For many of us, the only source of Japanese literature that we are familiar with are Mangas, which is not at all surprising seeing as not many Japanese novels are translated into English for Western audiences.

However, a popular Japanese novel that has been translated into English is Brave Story by Miyuki Miyabe. A lot of reviewers and people who have read this novel have often mentioned the books lengthy read of 800 plus pages, but if you were one of the people that could read a large book series such as Harry Potter in a matter of days, then this novel is going to be a piece of cake.

Brave Story is a fantasy novel that centres on Wataru Mitani, an ordinary ten year old boy who loves playing video games with his best friend Katchan, and who often wonders about the abandoned building in his area that may or may not be haunted.

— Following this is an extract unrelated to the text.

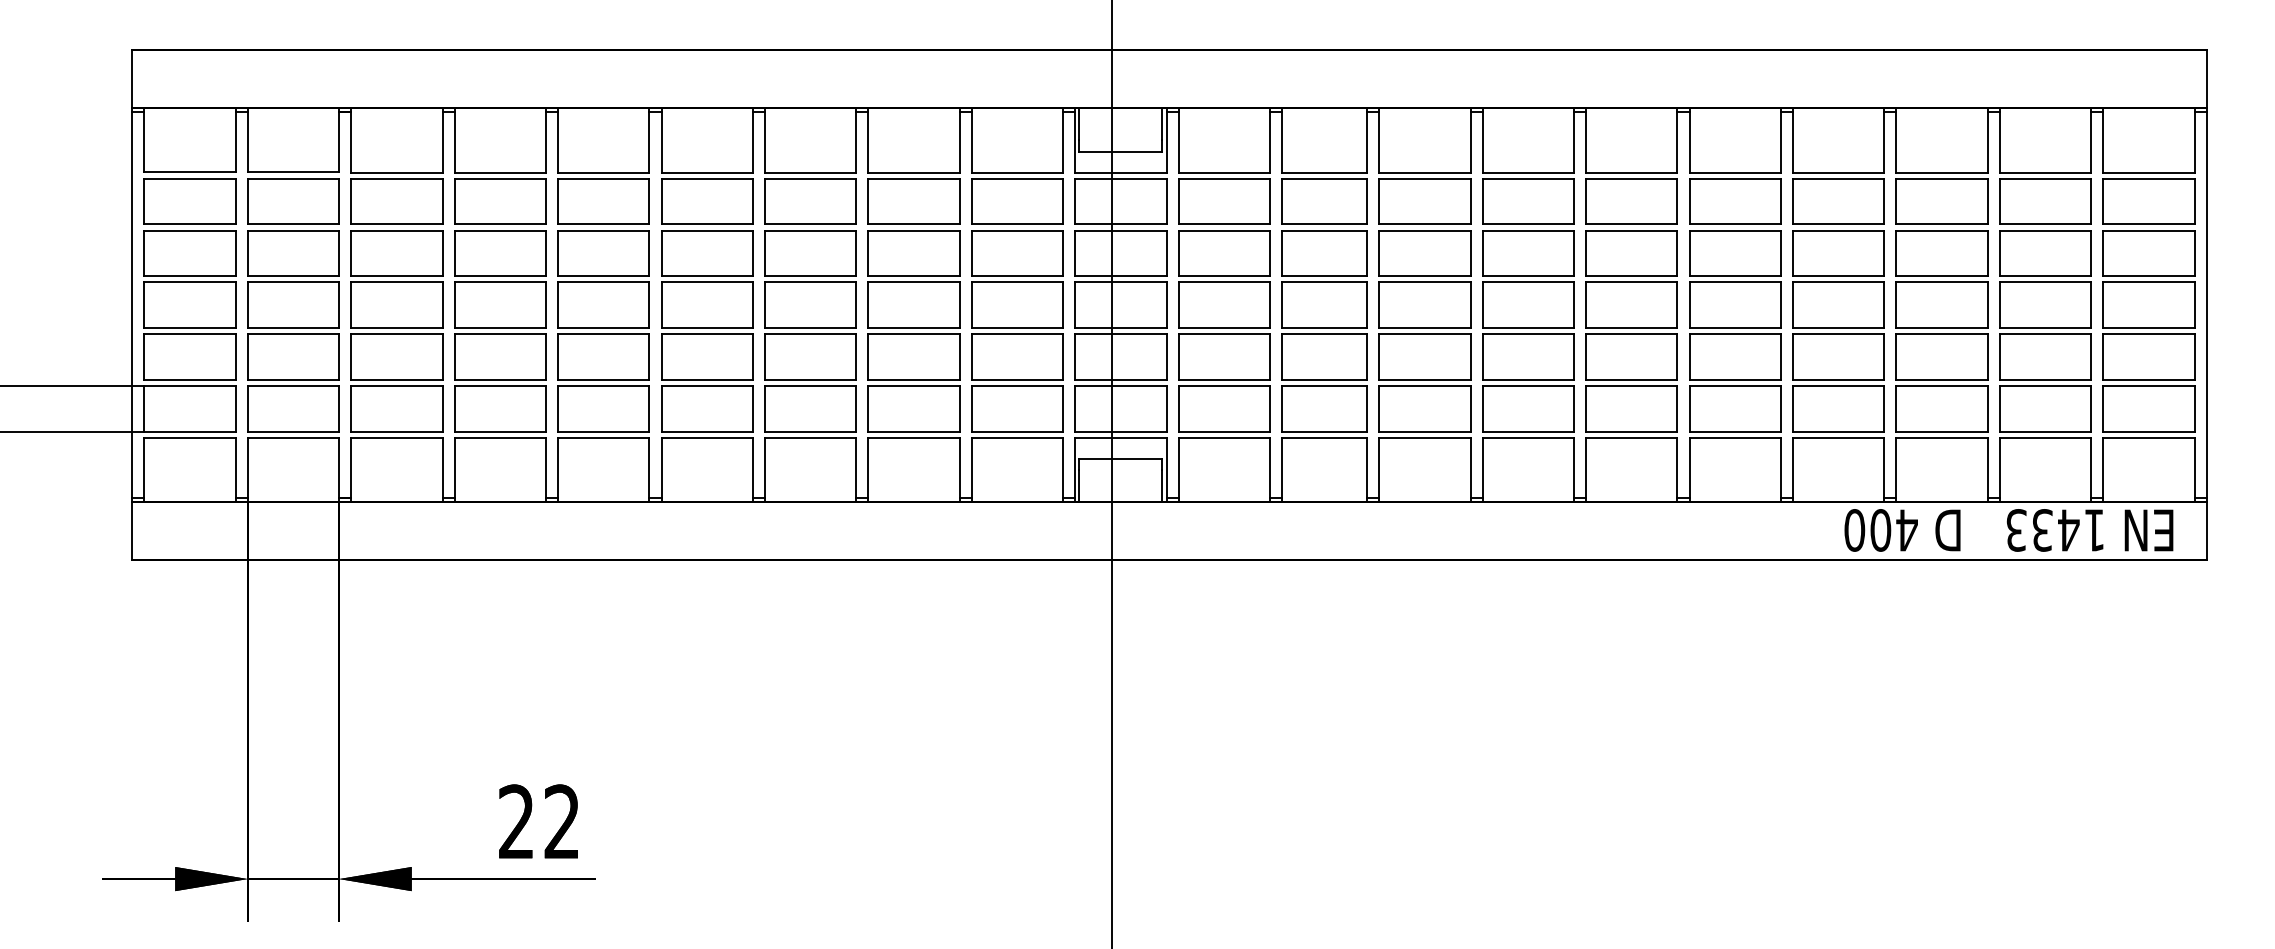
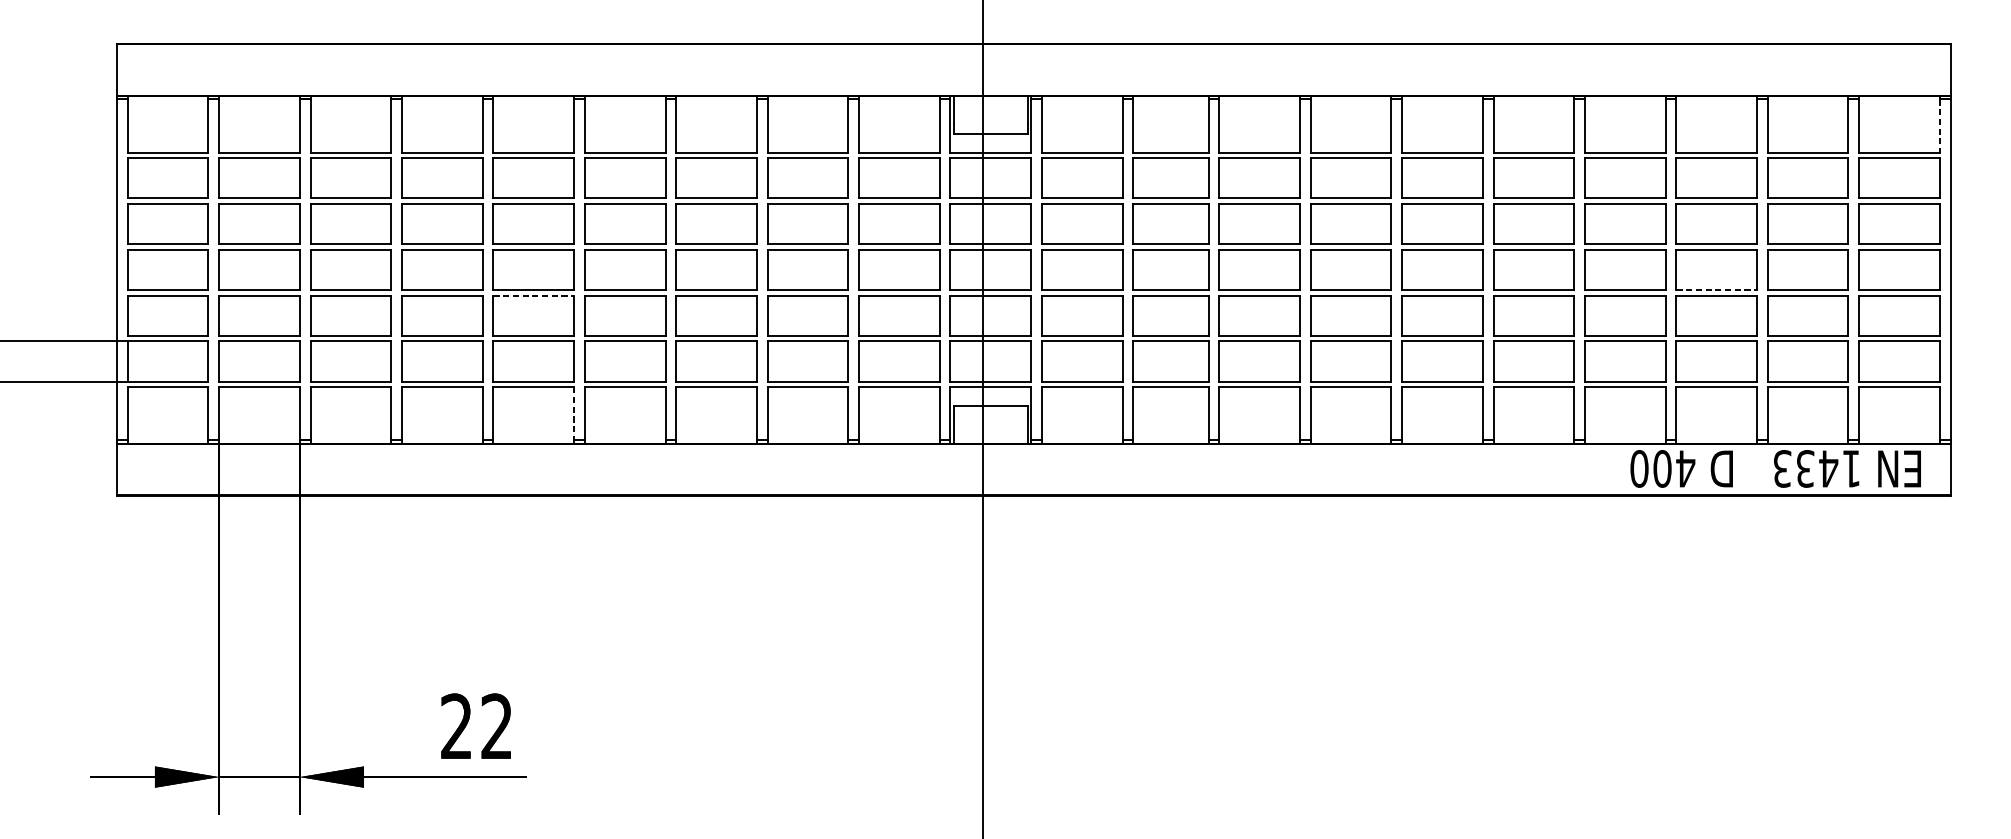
line: (2194, 142) -> (1939, 126), solid -> dashed
line: (1942, 328) -> (1717, 290), solid -> dashed
line: (603, 334) -> (533, 295), solid -> dashed
line: (649, 468) -> (574, 414), solid -> dashed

As the novel progresses, the story starts to veer into darker territory, which is sparked by his parents’ divorce. Like many children who have faced this life altering experience, Wataru is caught in the middle and is well aware of the change in family dynamics.

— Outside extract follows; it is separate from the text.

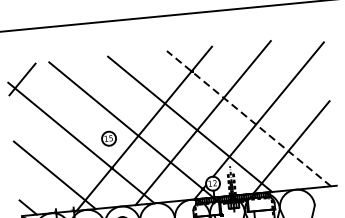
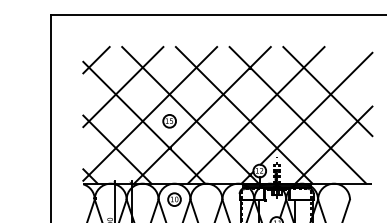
line: (278, 89) -> (327, 91), added
line: (54, 106) -> (123, 87), added
line: (248, 118) -> (297, 115), dashed -> solid
line: (87, 132) -> (150, 113), added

Desperate to change his fate and to bring his family back together, Wataru discovers the fantastical world of Vision, which is made through the imagined thoughts of those that came before him. Vision understandably reminds Wataru of the fantasy video games that he played with his best friend however like our world, Vision has its own problems to face such as racial prejudice, crimes in the name of religion and war.

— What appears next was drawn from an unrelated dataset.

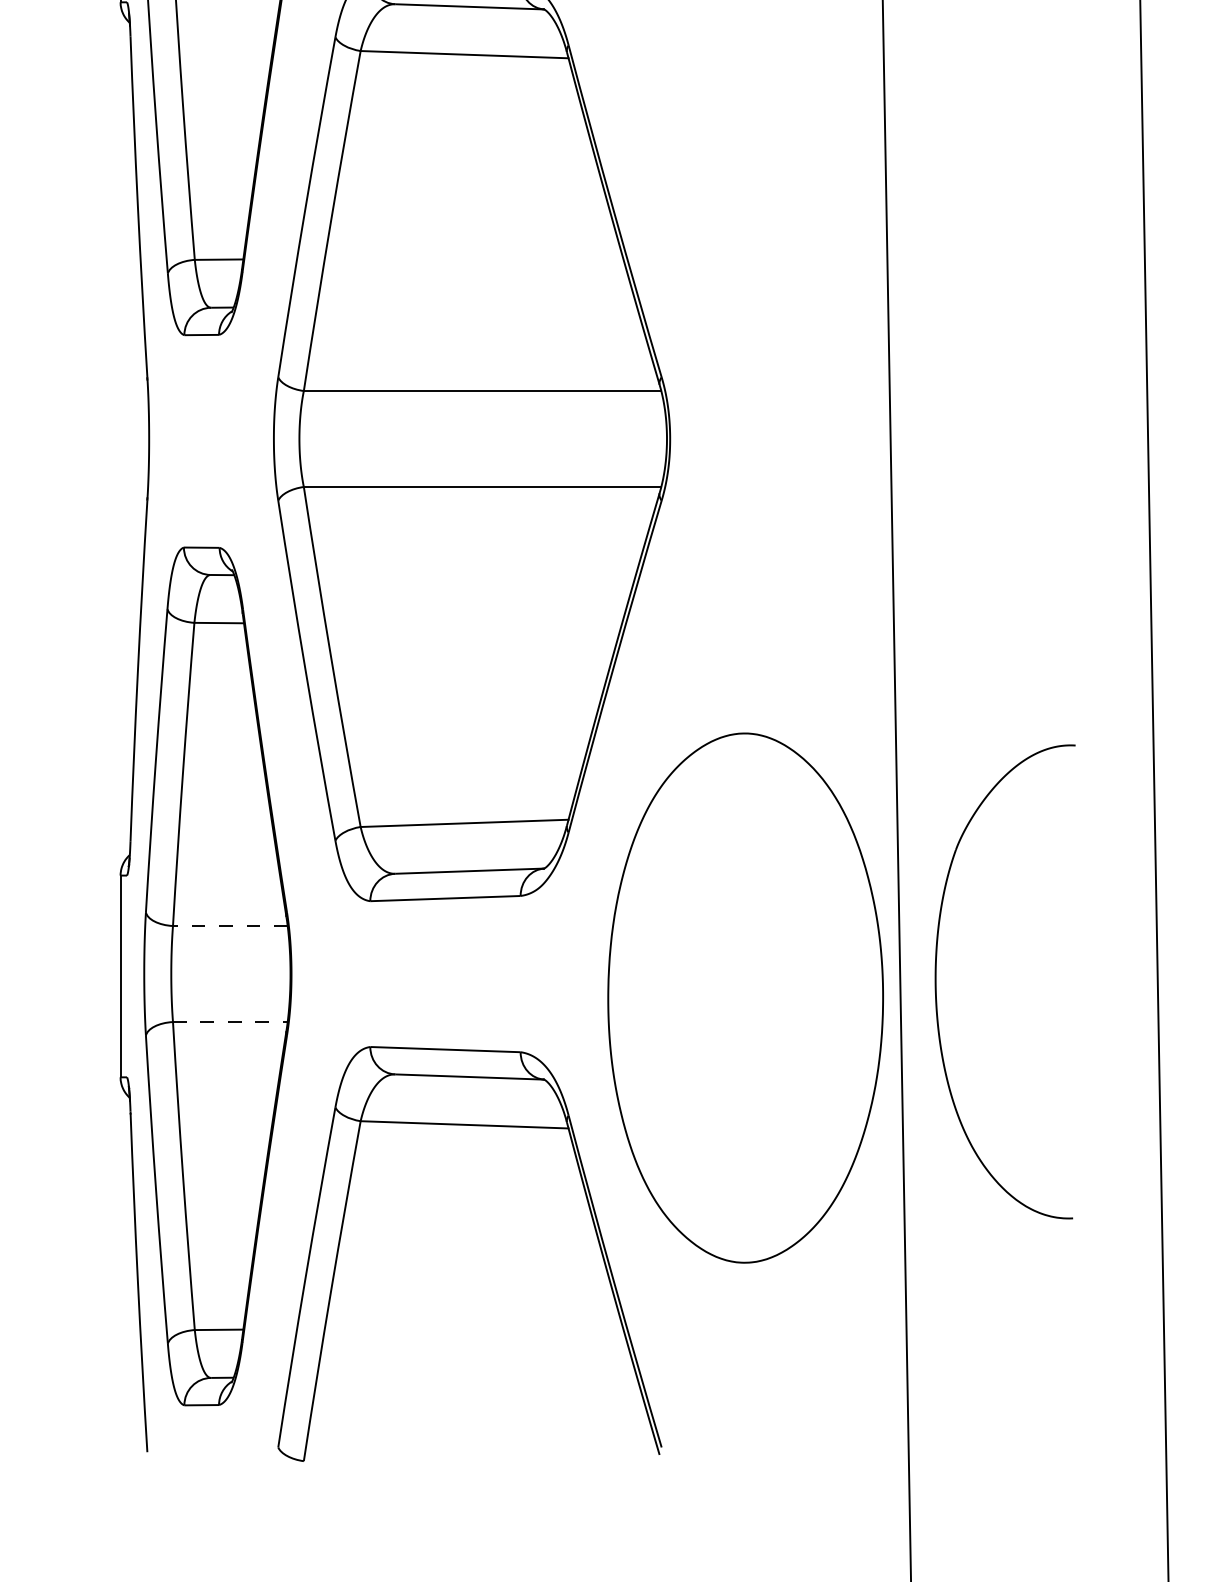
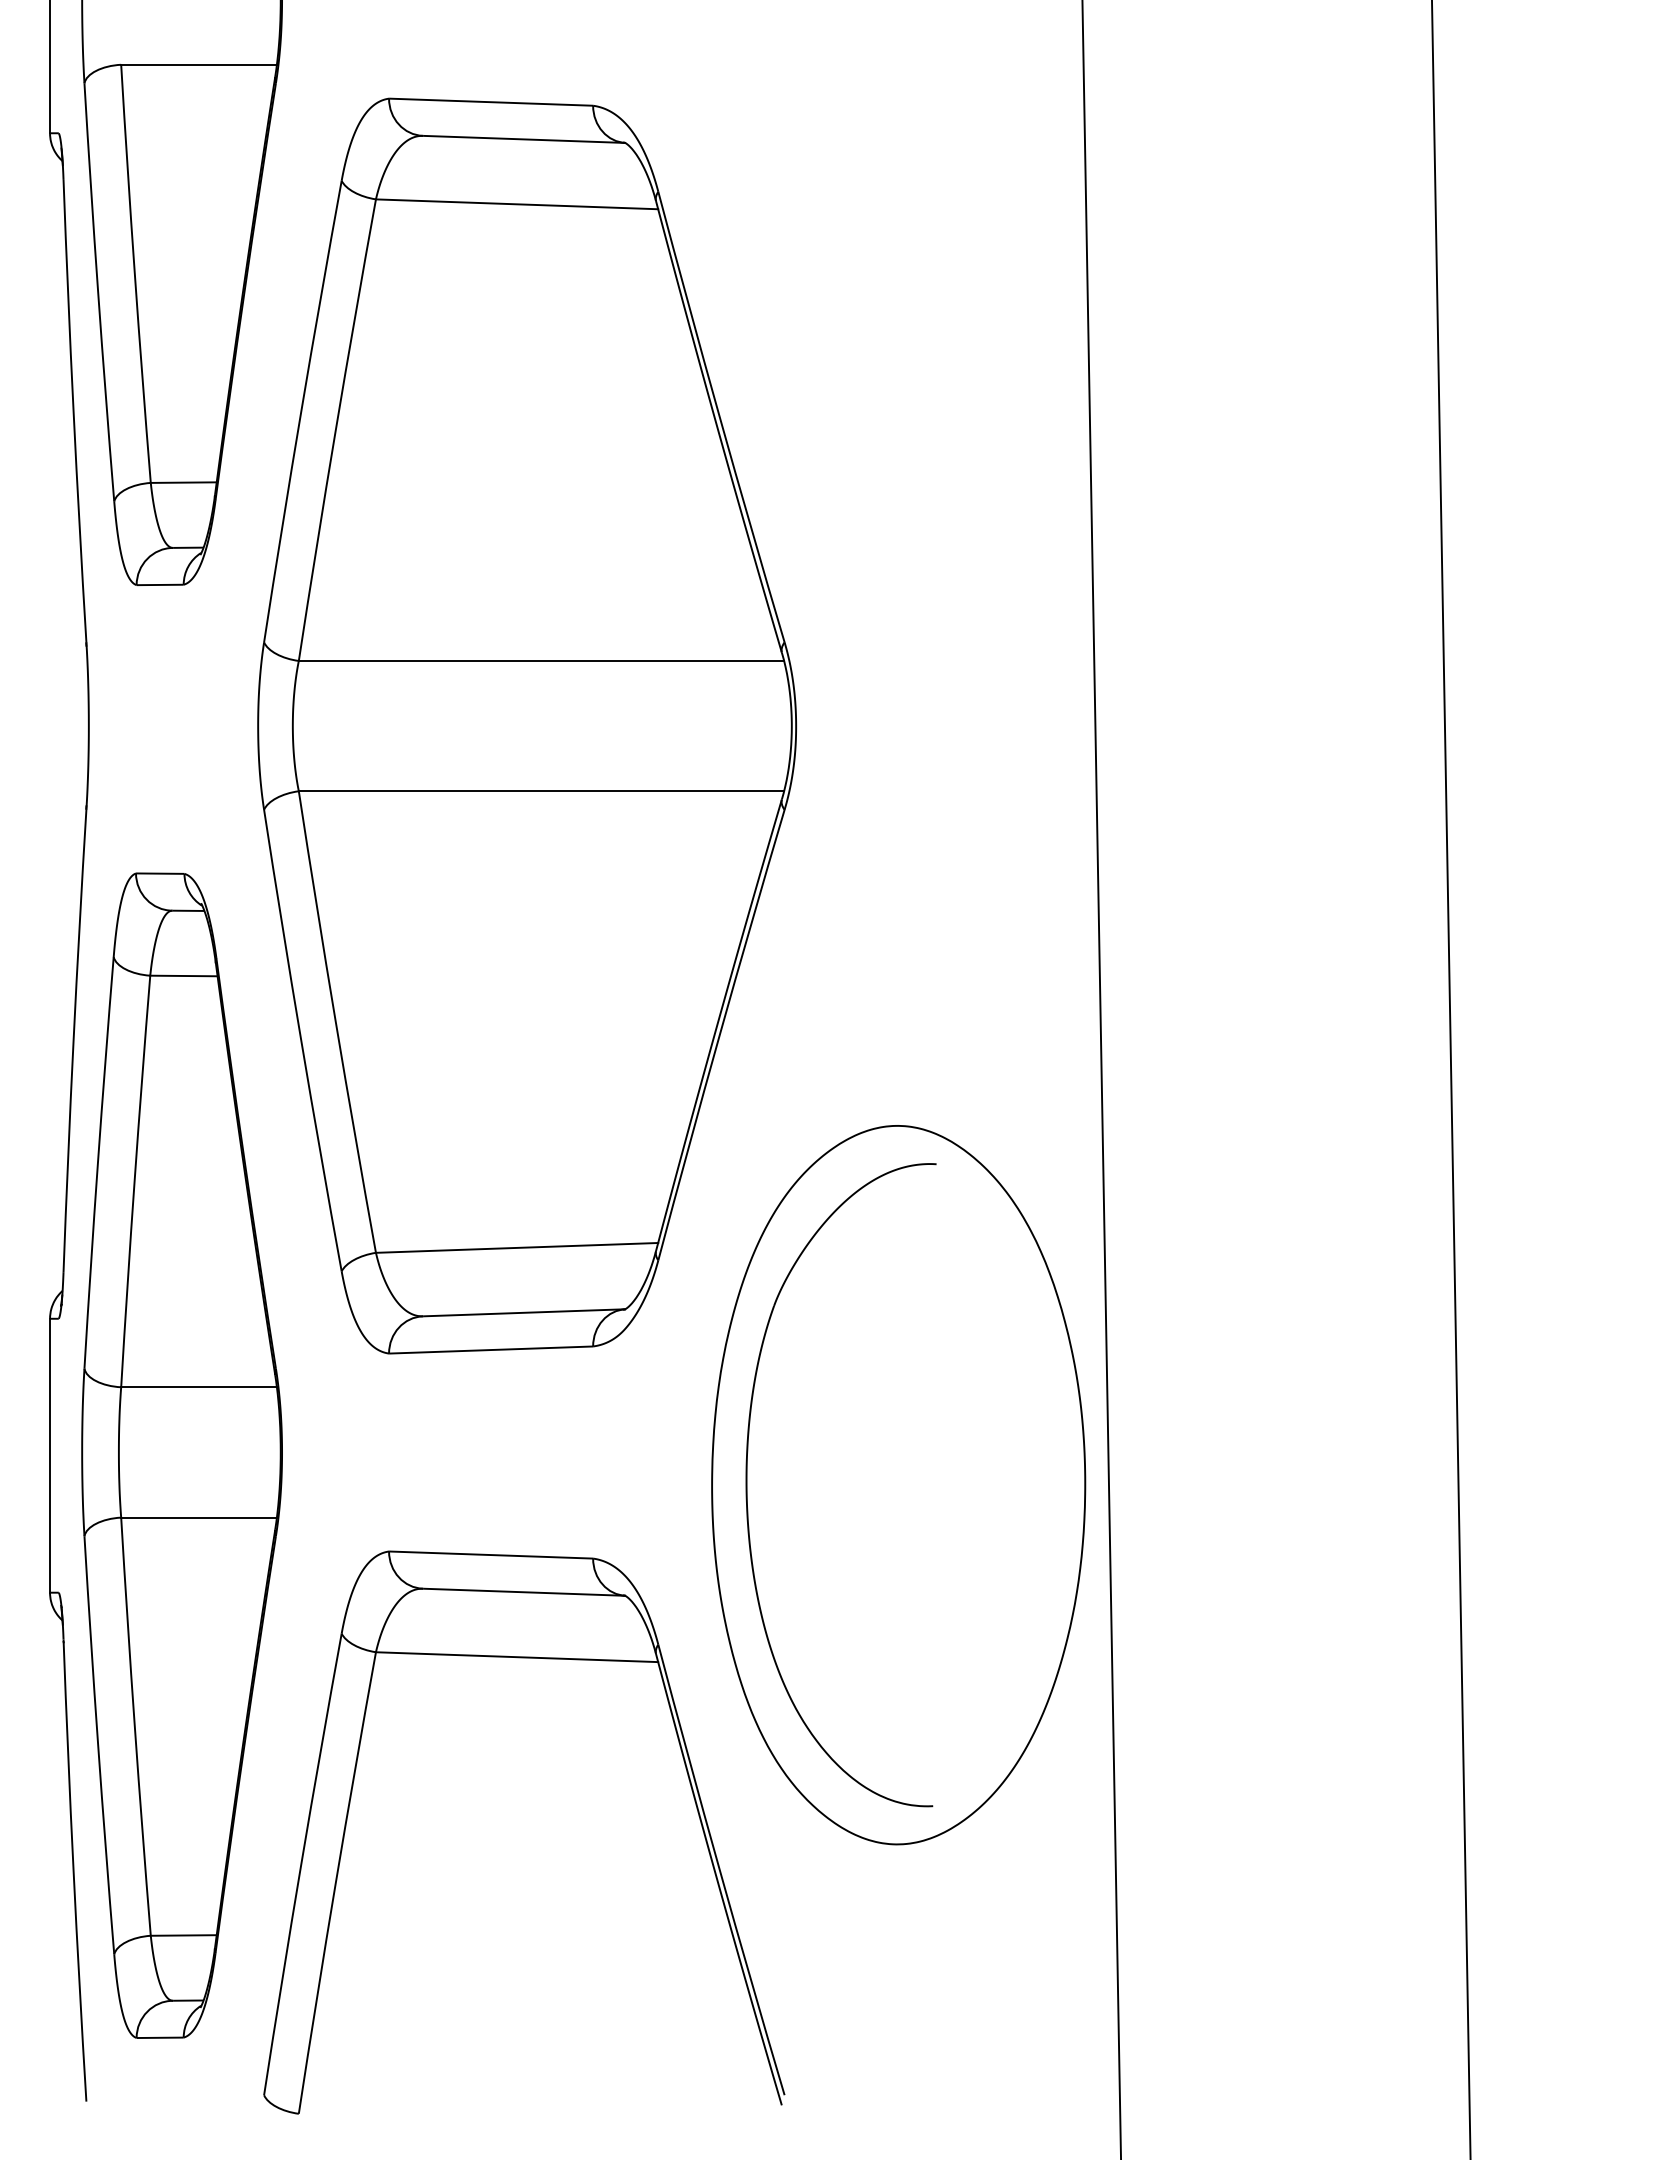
line: (230, 926) -> (199, 1387), dashed -> solid
part: (936, 982) -> (747, 1485), moved
line: (230, 1021) -> (199, 1517), dashed -> solid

Wataru is faced with all of these issues and the more he stays in Vision the more he involves himself with its different cultures and its people.

Wataru is not the only person who wants to change their fate and he faces tough competition from school friend, Mitsuru, who serves as the novel’s main antagonist. As the story progresses and the characters develop, the reader discovers the differences between Wataru and Mitsuru.

Unlike many other fantasy novels, Miyabe does not fall into the cliché of good versus evil. Every character has a reason for their behaviour and the reader can easily empathise and understand the plight of both Wataru and Mitsuru.

The world of Vision is complex, but still retains some of the childhood fantasy nostalgia that a lot of readers can relate to and there are a lot of adult themes in this novel for the reader who wants a more serious fantasy novel.

I loved this novel and although it took me a little longer to read than usual, it did not feel like a chore or a burden. Miyuki Miyabe is an accomplished writer, but Brave Story is something different. I think having its own Manga, video game series and film is a pretty good indication of how popular and loved this book is.